- [Exercise directions]: Write out, word for word, the stretch of the KRAS inhibitor text from "Oxygen is absorbed" through "as AT1-like cells.".

Start of Study text

Improving treatment response to KRAS inhibitors

Memorial Sloan Kettering Cancer Center (MSK) scientists have gained a new understanding of lung cancer cells’ ‘memories’ which suggests a new strategy for improving treatment. Research from the lab of cancer biologist Dr Tuomas Tammela demonstrates that some lung cancer cells keep a ‘memory’ of the healthy cell where they originated from. This could be exploited to make KRAS inhibition more effective.

The study focused on lung adenocarcinoma, a type of non-small cell lung cancer that is the most frequent type of lung cancer in the US and responsible for seven percent of all cancer deaths. This cancer is often driven by mutations in the KRAS gene.

The study’s co-first author Zhuxuan “Zoe” Li, a doctoral student in the Tammela lab at MSK’s Sloan Kettering Institute, said: “For a long time, cancer driving KRAS proteins were considered ‘undruggable.’” She continued: “Within the last few years, however, the U.S. Food and Drug Administration approved the first KRAS inhibitors, with quite a few more in clinical trials. But they don’t work for everyone, and most patients’ cancers eventually acquire resistance to the drugs and come back.”

The team, co-led by Dr Xueqian Zhuang, discovered valuable information about lung cancer cells that remain after treatment with a KRAS inhibitor. They suggest that separately targeting these cells alongside treatment with a KRAS inhibitor could help prevent recurrence.

AT1 and AT2 cells

Oxygen is absorbed into the lungs, and carbon dioxide released via air sacs called alveoli. The lining of the alveoli is made from two different types of cells:  alveolar type 1 (AT1) and alveolar type 2 (AT2).

AT1 cells are long and thin, with a large surface to facilitate gas exchange between the lungs and the bloodstream, whilst AT2 cells, secrete compounds that are crucial for the health and function of the lungs. They also aid in maintaining and repairing the lungs by dividing to create replacement AT1 cells. Dr Tammela described them as “stem cells with a day job.” Lung cancer cells usually develop from AT2 cells. These cancer cells adopt some ‘remembered’ properties of the AT1 cells that AT2 cells differentiate into when they are playing their stem cell role. These are known as AT1-like cells.

Improving response to KRAS inhibition

KRAS has an essential role in regulating cell growth and division in healthy cells. However, when the gene becomes mutated, it can lead to excessive cell proliferation.

KRAS inhibitors can switch off this explosive growth, deteriorating tumours, but they still leave behind cancer cells that are not sensitive to the drug. This gives the cancer the opportunity to develop new mutations to resist the drugs’ effects.

The scientists used genetically engineered mouse models, mice implanted with patient-derived tumours and tumour samples from patients to study determine the mechanisms of this resistance.

They found that the cancer cells that remained after treatment were AT1-like cells, and they have the capacity to reignite the cancer’s runaway growth.

“Importantly, we found that if you get rid of these AT1-like cells, it greatly improves the treatment response to KRAS inhibitors,” Dr Tammela said.

Eliminating those cells in experimental models is fairly easy, but doing so in the clinic will require further research. Dr Tammela explained: “Now that we’ve done these proof-of-concept experiments, the next step would be to find surface proteins that are unique to these AT1-like cells and then develop a therapeutic that can bind to them and kill them.”

The study was published in Cancer Discovery.

End of Study text
Start of Records shown

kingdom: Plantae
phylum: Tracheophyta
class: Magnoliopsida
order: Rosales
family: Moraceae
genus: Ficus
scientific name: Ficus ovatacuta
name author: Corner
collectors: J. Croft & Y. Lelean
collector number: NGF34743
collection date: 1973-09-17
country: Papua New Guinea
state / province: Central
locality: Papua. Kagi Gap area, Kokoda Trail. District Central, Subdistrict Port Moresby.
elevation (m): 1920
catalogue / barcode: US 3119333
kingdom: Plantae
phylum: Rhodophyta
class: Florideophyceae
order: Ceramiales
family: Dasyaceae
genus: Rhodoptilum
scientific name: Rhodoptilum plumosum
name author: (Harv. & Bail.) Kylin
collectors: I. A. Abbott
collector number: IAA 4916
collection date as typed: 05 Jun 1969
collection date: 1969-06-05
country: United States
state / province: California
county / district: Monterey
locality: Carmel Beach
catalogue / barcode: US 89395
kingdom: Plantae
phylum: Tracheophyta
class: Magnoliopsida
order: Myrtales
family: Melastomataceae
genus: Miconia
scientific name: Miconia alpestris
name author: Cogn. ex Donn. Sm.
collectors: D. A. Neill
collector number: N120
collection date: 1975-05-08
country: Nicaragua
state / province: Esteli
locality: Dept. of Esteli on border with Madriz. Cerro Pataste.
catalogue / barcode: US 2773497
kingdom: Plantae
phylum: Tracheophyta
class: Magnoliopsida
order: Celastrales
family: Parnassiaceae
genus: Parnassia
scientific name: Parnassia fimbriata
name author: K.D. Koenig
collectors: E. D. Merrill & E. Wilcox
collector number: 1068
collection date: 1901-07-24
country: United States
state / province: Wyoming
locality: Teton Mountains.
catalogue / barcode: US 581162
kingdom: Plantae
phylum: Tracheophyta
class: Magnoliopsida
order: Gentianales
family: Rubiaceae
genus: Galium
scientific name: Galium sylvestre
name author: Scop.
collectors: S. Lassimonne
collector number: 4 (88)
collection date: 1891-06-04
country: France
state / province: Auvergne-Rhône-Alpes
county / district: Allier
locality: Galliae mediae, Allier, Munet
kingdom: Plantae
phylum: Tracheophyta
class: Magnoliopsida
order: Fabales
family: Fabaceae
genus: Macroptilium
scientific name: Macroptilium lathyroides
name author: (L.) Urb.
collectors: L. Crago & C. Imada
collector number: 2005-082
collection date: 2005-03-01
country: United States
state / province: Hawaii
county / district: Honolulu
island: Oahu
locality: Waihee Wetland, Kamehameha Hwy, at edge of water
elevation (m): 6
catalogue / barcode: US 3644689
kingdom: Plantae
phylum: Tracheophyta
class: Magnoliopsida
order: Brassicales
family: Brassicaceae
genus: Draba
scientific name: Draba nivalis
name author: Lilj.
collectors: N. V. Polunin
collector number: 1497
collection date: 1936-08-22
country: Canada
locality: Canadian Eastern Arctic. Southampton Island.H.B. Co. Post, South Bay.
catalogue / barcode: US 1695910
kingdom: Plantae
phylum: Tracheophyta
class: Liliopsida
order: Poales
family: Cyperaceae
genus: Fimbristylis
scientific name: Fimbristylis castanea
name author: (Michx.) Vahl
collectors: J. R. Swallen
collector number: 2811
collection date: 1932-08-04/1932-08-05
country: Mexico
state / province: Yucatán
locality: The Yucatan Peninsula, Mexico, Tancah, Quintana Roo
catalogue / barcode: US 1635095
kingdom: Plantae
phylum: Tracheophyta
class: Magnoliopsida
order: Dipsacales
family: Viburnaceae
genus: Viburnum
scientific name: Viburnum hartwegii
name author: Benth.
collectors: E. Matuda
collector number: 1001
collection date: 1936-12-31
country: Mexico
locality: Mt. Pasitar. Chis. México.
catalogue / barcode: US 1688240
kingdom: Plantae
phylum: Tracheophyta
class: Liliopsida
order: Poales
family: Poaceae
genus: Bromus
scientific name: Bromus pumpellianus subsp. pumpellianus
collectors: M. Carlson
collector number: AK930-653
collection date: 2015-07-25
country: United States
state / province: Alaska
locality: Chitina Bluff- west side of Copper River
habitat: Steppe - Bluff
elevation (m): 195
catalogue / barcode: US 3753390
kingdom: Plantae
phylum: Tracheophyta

End of Records shown

- [Answer for the task]:
Oxygen is absorbed into the lungs, and carbon dioxide released via air sacs called alveoli. The lining of the alveoli is made from two different types of cells:  alveolar type 1 (AT1) and alveolar type 2 (AT2).

AT1 cells are long and thin, with a large surface to facilitate gas exchange between the lungs and the bloodstream, whilst AT2 cells, secrete compounds that are crucial for the health and function of the lungs. They also aid in maintaining and repairing the lungs by dividing to create replacement AT1 cells. Dr Tammela described them as “stem cells with a day job.” Lung cancer cells usually develop from AT2 cells. These cancer cells adopt some ‘remembered’ properties of the AT1 cells that AT2 cells differentiate into when they are playing their stem cell role. These are known as AT1-like cells.